=== Recorded information ===

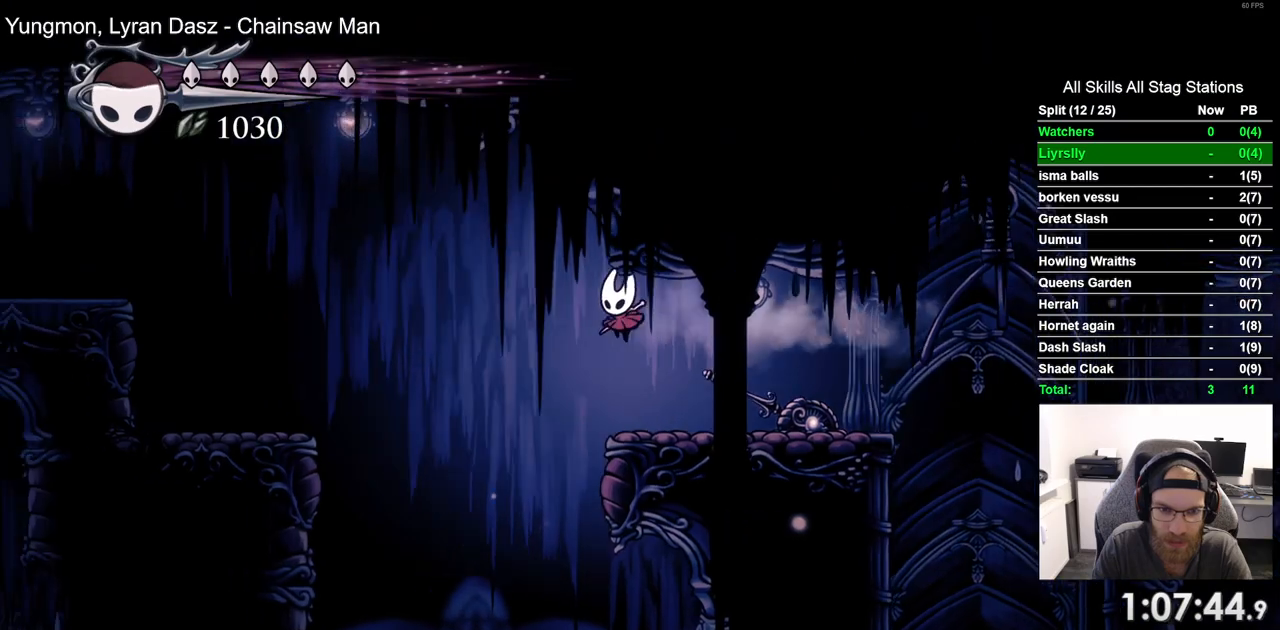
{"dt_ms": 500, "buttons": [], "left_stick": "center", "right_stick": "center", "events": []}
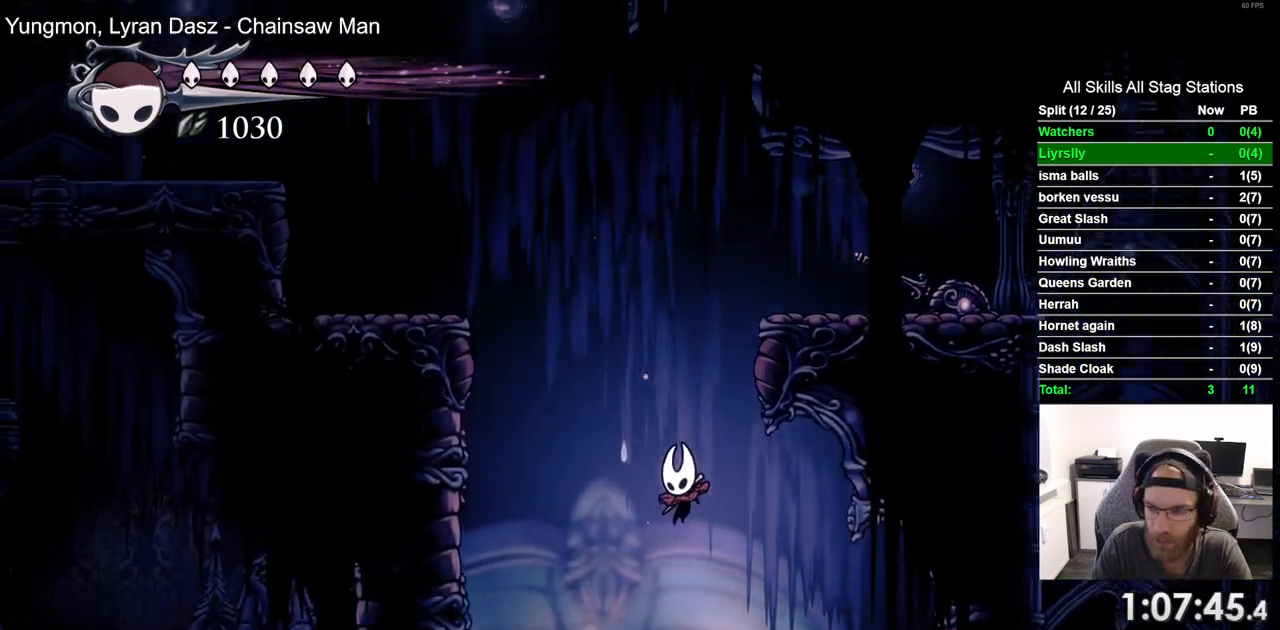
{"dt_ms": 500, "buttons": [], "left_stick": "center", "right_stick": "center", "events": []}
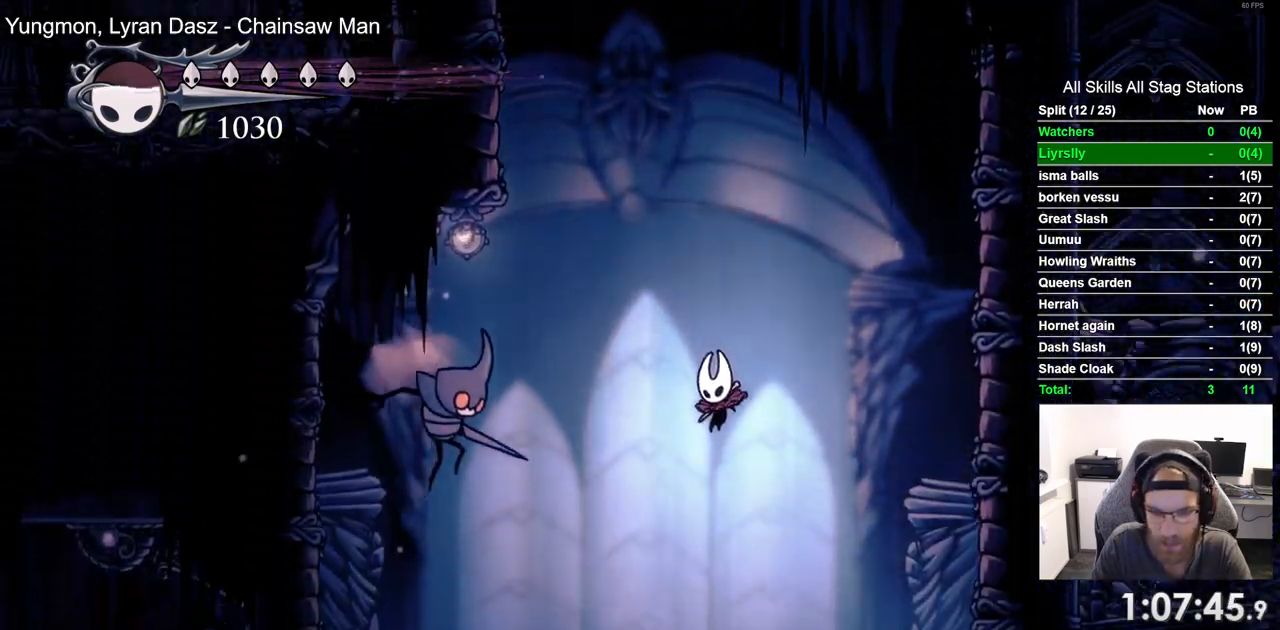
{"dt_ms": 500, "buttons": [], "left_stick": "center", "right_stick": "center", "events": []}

===

Each line of the data is to be duplicated exactly; pictures stay out of the copy.

{"dt_ms": 500, "buttons": [], "left_stick": "center", "right_stick": "center", "events": []}
{"dt_ms": 500, "buttons": [], "left_stick": "center", "right_stick": "center", "events": []}
{"dt_ms": 500, "buttons": [], "left_stick": "center", "right_stick": "center", "events": []}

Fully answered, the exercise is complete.